Instructions to follow: Starting at the line that contains "middle mcp: (111, 124)" and stopping at the line that contains "ring pip: (409, 425)", restate each line of the records below exactly. Omit the pictures.

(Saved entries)
BEGIN
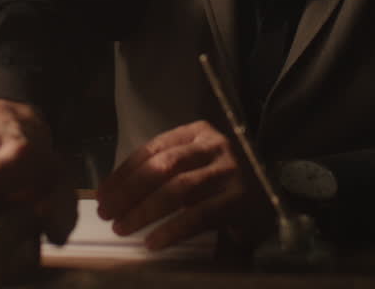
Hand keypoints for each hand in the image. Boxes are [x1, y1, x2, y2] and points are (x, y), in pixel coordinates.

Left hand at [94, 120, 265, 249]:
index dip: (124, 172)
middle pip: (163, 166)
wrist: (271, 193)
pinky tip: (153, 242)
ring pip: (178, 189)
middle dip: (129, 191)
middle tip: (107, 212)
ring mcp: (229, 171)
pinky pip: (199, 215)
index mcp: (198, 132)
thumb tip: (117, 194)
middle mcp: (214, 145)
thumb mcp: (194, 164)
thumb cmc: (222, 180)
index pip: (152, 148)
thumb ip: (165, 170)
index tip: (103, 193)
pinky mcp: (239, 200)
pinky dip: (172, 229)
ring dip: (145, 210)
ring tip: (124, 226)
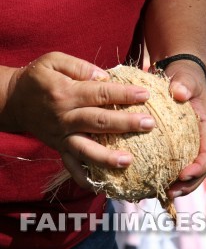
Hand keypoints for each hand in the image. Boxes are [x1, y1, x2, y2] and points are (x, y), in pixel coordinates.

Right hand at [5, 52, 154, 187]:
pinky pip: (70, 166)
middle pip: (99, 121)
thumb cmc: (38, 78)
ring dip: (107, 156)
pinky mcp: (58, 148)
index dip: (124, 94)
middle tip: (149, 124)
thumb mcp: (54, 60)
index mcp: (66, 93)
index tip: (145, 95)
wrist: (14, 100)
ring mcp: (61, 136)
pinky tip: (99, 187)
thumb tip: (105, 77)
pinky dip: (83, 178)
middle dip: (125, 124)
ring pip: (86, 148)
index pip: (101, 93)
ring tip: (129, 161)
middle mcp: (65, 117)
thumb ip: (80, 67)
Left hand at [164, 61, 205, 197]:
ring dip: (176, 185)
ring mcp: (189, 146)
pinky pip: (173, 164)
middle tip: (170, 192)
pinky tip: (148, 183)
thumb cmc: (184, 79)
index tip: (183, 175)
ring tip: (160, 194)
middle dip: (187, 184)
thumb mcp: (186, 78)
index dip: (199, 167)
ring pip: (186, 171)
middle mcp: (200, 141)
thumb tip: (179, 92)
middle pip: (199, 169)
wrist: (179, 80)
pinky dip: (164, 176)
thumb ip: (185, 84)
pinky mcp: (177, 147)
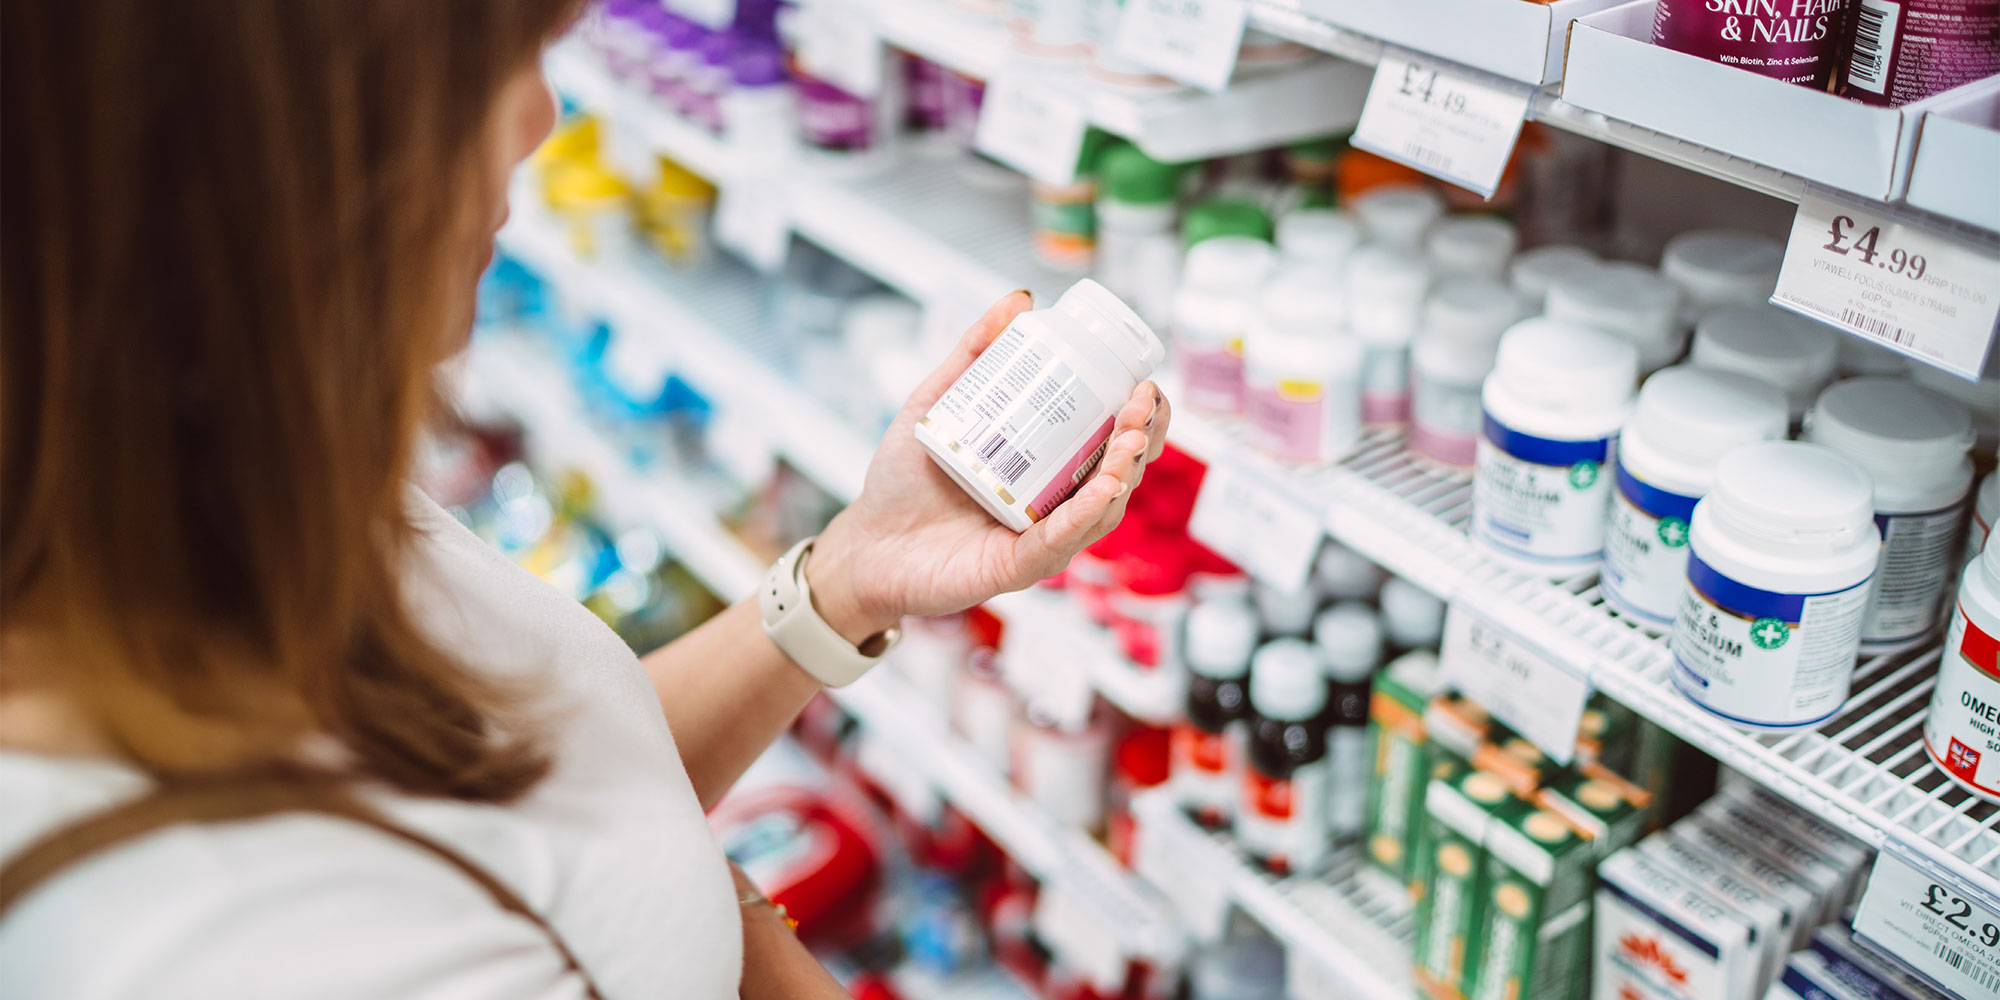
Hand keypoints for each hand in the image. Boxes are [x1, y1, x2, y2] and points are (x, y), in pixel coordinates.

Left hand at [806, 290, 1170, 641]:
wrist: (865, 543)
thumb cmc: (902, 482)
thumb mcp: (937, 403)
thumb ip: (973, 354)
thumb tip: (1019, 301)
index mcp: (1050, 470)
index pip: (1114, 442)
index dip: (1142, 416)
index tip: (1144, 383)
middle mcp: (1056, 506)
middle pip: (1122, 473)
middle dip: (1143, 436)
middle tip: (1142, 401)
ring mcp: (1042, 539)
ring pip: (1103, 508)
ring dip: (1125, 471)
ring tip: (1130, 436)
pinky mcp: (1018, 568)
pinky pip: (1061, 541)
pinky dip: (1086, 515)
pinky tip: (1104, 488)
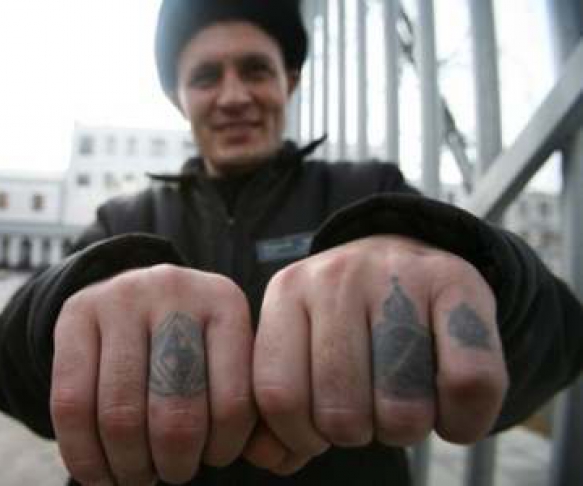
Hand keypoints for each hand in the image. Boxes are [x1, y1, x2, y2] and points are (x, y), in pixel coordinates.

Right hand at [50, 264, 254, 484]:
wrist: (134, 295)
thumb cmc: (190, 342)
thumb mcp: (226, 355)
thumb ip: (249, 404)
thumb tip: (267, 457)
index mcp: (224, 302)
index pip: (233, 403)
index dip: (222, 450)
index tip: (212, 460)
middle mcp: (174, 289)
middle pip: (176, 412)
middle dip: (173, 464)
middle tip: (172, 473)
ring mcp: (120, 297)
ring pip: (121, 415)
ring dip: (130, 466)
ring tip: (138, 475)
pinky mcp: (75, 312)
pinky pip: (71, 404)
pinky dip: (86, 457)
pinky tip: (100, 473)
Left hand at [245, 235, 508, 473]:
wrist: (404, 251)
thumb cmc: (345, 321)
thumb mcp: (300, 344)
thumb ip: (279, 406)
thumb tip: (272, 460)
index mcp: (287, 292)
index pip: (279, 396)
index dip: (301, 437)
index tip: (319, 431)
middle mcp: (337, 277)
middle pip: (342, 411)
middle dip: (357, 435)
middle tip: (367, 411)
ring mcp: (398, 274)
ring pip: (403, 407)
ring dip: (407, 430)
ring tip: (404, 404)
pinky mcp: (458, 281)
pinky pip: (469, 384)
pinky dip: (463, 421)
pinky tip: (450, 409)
END
BEGIN
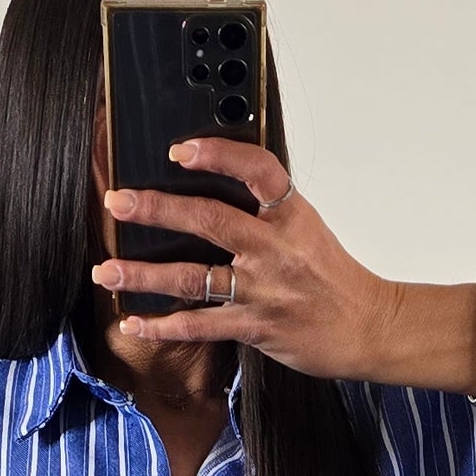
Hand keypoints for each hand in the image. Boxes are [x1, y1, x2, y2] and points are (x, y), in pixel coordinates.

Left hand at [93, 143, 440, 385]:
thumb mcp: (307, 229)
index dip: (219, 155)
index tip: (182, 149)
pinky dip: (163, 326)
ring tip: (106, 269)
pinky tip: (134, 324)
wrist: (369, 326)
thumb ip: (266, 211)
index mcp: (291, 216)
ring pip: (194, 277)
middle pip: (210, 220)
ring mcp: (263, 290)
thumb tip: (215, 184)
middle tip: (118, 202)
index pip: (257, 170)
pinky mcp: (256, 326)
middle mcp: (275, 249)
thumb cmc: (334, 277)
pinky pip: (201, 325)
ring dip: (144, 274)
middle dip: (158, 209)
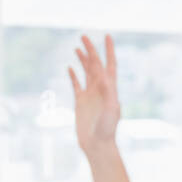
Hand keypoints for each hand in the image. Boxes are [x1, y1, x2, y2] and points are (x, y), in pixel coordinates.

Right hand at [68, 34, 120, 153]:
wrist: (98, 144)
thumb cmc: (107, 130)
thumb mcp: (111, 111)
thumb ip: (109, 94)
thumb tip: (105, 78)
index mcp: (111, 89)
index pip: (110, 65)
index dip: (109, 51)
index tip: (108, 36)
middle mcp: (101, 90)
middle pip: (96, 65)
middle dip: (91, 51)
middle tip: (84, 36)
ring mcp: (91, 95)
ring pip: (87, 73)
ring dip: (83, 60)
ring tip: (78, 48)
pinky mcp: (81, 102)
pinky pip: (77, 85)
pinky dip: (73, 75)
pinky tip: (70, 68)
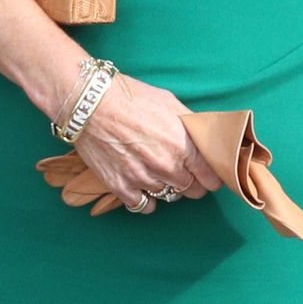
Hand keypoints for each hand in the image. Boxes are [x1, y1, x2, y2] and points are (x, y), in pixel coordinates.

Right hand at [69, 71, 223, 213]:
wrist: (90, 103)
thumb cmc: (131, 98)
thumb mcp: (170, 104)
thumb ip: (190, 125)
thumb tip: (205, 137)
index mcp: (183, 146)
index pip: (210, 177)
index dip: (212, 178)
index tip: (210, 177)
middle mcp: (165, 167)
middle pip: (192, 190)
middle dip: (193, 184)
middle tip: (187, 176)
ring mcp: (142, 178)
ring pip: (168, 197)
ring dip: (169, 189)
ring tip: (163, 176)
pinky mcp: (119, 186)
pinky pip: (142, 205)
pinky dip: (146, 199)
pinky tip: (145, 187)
END
BEGIN
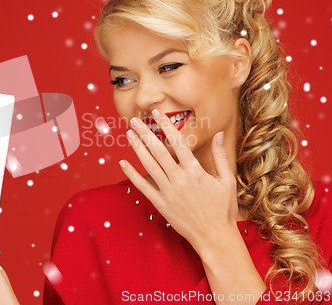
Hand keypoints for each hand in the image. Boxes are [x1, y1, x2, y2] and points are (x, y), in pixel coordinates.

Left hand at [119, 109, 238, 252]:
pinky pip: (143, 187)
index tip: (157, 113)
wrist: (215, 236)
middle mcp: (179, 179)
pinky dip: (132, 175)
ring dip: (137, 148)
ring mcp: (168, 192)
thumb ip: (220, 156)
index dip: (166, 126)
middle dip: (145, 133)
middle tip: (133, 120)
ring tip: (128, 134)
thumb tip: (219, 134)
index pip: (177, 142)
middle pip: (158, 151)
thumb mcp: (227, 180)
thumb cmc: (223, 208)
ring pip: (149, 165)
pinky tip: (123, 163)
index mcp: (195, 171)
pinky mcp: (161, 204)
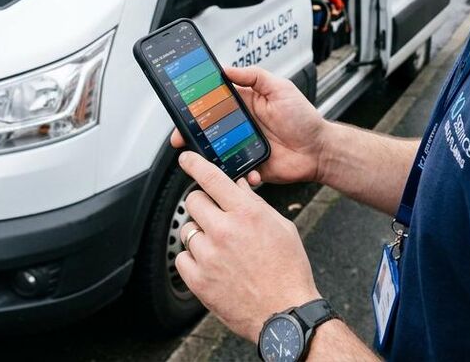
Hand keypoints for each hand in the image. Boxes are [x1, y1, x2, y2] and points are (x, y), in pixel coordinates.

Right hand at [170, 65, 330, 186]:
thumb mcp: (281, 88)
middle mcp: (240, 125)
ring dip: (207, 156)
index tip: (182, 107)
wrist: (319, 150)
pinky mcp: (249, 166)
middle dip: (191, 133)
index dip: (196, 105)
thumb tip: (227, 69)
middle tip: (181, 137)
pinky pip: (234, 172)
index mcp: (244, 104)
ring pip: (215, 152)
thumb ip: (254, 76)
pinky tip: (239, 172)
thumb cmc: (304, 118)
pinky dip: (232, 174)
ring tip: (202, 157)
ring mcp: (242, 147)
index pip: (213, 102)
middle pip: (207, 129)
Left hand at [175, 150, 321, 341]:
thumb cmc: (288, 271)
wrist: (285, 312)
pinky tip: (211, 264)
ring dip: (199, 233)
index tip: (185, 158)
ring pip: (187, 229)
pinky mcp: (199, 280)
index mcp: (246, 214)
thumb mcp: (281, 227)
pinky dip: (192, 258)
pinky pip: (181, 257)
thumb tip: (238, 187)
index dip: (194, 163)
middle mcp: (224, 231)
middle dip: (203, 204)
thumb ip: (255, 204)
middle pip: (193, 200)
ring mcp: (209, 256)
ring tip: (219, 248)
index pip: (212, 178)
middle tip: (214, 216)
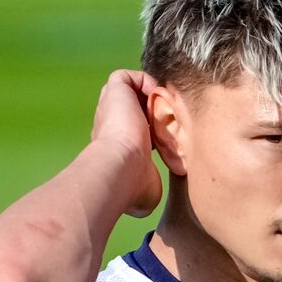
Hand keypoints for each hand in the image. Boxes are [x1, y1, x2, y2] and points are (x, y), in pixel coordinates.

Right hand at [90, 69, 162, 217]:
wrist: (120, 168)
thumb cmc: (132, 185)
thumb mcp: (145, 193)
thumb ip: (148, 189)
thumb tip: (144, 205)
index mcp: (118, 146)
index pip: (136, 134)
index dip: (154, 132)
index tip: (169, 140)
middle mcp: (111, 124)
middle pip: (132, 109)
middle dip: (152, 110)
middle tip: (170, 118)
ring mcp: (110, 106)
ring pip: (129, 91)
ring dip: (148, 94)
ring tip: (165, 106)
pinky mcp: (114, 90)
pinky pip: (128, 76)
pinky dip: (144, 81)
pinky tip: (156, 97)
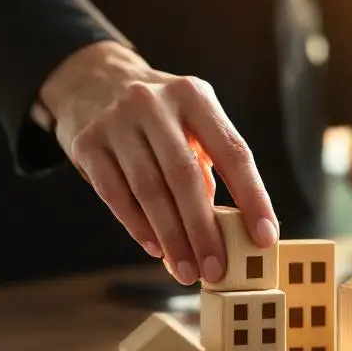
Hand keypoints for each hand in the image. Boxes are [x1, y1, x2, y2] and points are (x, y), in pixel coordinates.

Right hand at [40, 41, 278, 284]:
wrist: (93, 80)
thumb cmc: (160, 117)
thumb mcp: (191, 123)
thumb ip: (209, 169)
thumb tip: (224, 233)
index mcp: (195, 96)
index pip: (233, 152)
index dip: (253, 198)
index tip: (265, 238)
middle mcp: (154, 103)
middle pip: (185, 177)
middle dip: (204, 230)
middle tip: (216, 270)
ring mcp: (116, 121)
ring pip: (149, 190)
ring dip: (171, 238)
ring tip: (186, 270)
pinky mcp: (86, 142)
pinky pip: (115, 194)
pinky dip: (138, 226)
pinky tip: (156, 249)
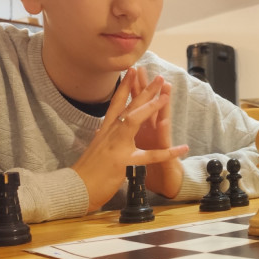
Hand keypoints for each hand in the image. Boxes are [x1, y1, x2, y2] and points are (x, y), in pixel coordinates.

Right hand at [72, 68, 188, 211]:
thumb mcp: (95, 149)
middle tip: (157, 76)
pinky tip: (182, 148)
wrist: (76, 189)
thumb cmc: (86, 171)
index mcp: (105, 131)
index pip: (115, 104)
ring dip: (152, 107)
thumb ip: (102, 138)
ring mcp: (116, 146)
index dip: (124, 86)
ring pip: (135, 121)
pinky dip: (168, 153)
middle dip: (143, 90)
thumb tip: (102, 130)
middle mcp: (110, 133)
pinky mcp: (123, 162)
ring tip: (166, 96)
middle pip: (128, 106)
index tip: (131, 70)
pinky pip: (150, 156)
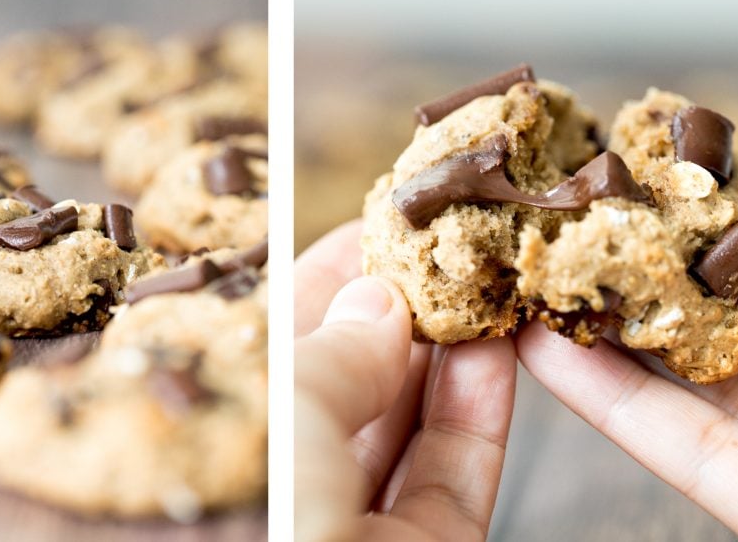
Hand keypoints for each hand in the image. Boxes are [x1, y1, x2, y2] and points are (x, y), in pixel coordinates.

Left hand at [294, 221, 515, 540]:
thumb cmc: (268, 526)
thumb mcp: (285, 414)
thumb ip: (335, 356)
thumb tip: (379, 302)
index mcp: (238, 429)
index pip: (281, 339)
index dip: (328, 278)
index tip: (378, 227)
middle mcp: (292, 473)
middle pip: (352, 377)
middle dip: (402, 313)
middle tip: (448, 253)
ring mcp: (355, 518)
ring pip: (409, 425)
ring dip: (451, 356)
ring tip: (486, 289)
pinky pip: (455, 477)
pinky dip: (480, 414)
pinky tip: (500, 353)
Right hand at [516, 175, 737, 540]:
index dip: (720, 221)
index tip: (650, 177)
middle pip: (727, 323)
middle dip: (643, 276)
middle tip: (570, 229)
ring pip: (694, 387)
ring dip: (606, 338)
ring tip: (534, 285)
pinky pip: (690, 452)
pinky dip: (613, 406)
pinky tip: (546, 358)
END
Answer to this exercise:
middle mcp: (111, 124)
middle pip: (132, 109)
middle dip: (152, 110)
middle tip: (170, 118)
ring mcp: (110, 106)
ring pip: (129, 91)
ring dip: (148, 94)
ring tip: (165, 106)
pinky mcp: (114, 90)
pinky pip: (128, 76)
pinky dip: (144, 81)
pinky tip: (156, 97)
Hand keypoints for each hand in the image. Boxes are [x1, y1, x2, y2] and points are (x, y), in pixel coordinates.

Right hand at [40, 41, 278, 284]:
wrist: (93, 80)
thumb cmc: (160, 117)
thumb mcp: (191, 123)
thumb ip: (209, 169)
thumb tip: (224, 233)
index mcp: (195, 96)
index pip: (233, 152)
index dip: (253, 198)
index tip: (265, 238)
middle mcp: (154, 103)
middle pip: (185, 177)
middle dip: (204, 230)
middle tip: (216, 270)
ring mcp: (116, 121)
ring pip: (149, 190)
ring dip: (171, 238)
ring tip: (186, 270)
pinky mcp: (86, 142)
pinky pip: (115, 194)
pinky dip: (138, 226)
pinky tip: (156, 249)
Hand keypoints for each hand in the image. Boxes are [x1, y1, x2, y2] and points are (x, y), in pixel coordinates.

Right hand at [72, 68, 188, 211]:
thumb mcp: (95, 149)
middle tip: (157, 76)
pinky tip: (182, 148)
wrist: (76, 189)
thumb cmc: (86, 171)
index mcp: (105, 131)
index pip: (115, 104)
ring dip: (152, 107)
thumb ip: (102, 138)
ring mcp: (116, 146)
index dip: (124, 86)
ring pip: (135, 121)
pinky dip: (168, 153)
middle dip: (143, 90)
thumb tip: (102, 130)
middle mcp: (110, 133)
pinky mcp: (123, 162)
ring tip: (166, 96)
middle pip: (128, 106)
index tip: (131, 70)
pinky pip: (150, 156)
Hand keypoints for each hand in the image. Boxes are [x1, y1, x2, y2] and points are (x, y), in pixel coordinates.

Left hand at [294, 221, 515, 540]:
thumb cmc: (268, 526)
thumb mcp: (285, 414)
thumb ip: (335, 356)
thumb tip: (379, 302)
index mcp: (238, 429)
index pip: (281, 339)
index dip: (328, 278)
index tip: (378, 227)
middle mcp: (292, 473)
middle pip: (352, 377)
middle dip: (402, 313)
middle tip: (448, 253)
ring mcp: (355, 518)
ring pip: (409, 425)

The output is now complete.